Tuesday, November 14, 2006
What with GM digging out of a hole and Ford still in the hole, it seemed only a matter of time before DCX felt the brisk winter wind whistling around its financial ankles. Like Ford and GM, Chrysler Group has launched hot new cars and crossovers like the Chrysler 300 and Dodge Caliber but many of its Cars, Trucks and SUVs are not moving as well as originally "programmed." Blame the economy, gas prices or the favorite reason for market share losses, Toyota. It doesn't matter, $1.5 billion in losses in the most recent quarter get your attention. "Domestic" products, especially SUVs and Trucks have gone from cash cows to financial boat anchors. New Sales chief, Steve Landry has his work cut out for him and further production cuts are underway. The problems are deep enough that aggressive discounting is once again front and center.

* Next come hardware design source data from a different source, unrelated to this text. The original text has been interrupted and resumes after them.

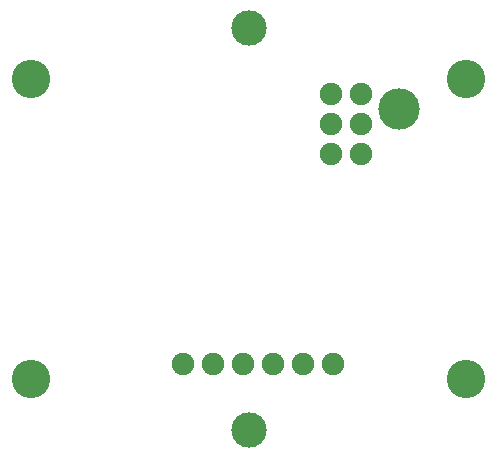
<source format=gts>
G75*
%MOIN*%
%OFA0B0*%
%FSLAX25Y25*%
%IPPOS*%
%LPD*%
%AMOC8*
5,1,8,0,0,1.08239X$1,22.5*
%
%ADD10C,0.07493*%
%ADD11C,0.13800*%
%ADD12C,0.12800*%
%ADD13C,0.11800*%
D10*
X0064400Y0080000D03*
X0074400Y0080000D03*
X0084400Y0080000D03*
X0094400Y0080000D03*
X0104400Y0080000D03*
X0114400Y0080000D03*
X0113900Y0150000D03*
X0123900Y0150000D03*
X0123900Y0160000D03*
X0113900Y0160000D03*
X0113900Y0170000D03*
X0123900Y0170000D03*
D11*
X0136400Y0165000D03*
D12*
X0158900Y0175000D03*
X0013900Y0175000D03*
X0013900Y0075000D03*
X0158900Y0075000D03*
D13*
X0086400Y0058000D03*
X0086400Y0192000D03*
M02*

</source>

The cutbacks are underway...from production cuts to supplier cuts and a new aggressive leasing program that carries with it the usual residual risks. When you fly into Detroit Metro airport, you may see large parking lots of new cars...likely, those are Chrysler products, waiting to be shipped to dealers who have cut back on their order banks. Unlike Ford and GM, however, Chrysler group's parent in Germany has already whispered the word, "spin-off."
We're not sure how DCX would spin-off Chrysler Group should the sales/profit story worsen. It would likely require a suitor...perhaps Nissan? Plus...how do you unravel the cross product plans? One thing for sure about the current car business...it's not boring!